大事なのは左脚の踏み込みと腰のひねり……そして拳の回転。
僕の全てをこの右手に込めて阿修羅君を打ち倒す!!
( 『
僕は『流れ八式』のひとつ、『流拳』を繰り出した。
『流拳』は拳に全体重を乗せ、相手を撃ち抜く技だ。

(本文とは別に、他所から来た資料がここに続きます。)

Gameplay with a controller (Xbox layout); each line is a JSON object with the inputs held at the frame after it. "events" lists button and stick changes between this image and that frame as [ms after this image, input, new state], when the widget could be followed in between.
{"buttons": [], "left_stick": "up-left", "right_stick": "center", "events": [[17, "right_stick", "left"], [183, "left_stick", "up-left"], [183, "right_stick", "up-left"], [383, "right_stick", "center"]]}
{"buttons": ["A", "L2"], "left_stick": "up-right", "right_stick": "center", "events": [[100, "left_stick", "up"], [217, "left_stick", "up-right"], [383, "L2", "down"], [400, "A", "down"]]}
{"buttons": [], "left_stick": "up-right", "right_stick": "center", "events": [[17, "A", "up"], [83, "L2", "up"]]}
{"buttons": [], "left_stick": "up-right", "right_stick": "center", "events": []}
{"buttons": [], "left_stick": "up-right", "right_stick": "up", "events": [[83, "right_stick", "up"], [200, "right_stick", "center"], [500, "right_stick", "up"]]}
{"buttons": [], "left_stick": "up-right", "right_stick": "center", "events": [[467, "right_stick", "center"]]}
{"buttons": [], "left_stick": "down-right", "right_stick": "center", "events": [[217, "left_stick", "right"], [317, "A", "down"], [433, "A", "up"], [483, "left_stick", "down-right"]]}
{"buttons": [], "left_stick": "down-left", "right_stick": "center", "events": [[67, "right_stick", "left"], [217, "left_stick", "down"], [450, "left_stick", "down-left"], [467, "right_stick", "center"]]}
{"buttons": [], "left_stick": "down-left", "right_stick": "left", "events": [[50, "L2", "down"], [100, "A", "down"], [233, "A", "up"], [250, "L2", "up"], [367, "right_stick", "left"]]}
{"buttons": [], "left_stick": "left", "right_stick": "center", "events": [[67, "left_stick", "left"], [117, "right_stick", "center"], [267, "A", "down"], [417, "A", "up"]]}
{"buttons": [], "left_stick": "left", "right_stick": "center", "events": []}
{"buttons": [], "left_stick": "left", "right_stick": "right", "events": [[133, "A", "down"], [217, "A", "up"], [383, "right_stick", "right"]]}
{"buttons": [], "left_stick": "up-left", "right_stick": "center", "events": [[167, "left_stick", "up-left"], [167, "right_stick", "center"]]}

左脚の踏み込み、腰のひねりで威力を増加させ、さらに拳に回転を加える事でその威力は絶大なものとなる。
これを喰らえばあの阿修羅君でも倒せるはずだ!!
「 オラァーー!!」
「 デリャァー!!」
僕と阿修羅君はお互いに叫びながら拳を振るった。
ドゴッ!!
バゴッ!!
「 ぐっ!!」
「 がっ!!」
そして、お互いの拳がそれぞれの左頬にヒットした。
僕と阿修羅君はよろめいた。
そして……。
ドサッ……。
僕は左膝を地面に着いた。
……。
ボタボタ……。
僕の鼻と口から血が地面に垂れ落ちている。
「 ……」
なんだ……これ? 阿修羅君のパンチどんな威力してんだよ……。重すぎる……。
脳が……揺れる……。
今にも意識が飛びそうだ。
……。
そういえば阿修羅君は?
阿修羅君の拳は僕にクリーンヒットしたが、僕の『流拳』も阿修羅君に入ったはずだ……。
僕は片膝をつきながら阿修羅君の方を見た。
「 マジ……かよ……」
僕の視界に入ったのは、鼻血を出しながらも仁王立ちしている阿修羅君の姿だった。
『流拳』を使っても勝てねぇってのかよ……。
阿修羅君はゆっくりと僕の方へ歩いてくる。
僕は立ちあがろうにも上手く力が入らず動けない。
ああ……そうか……。
この瞬間、僕は敗北を確信した。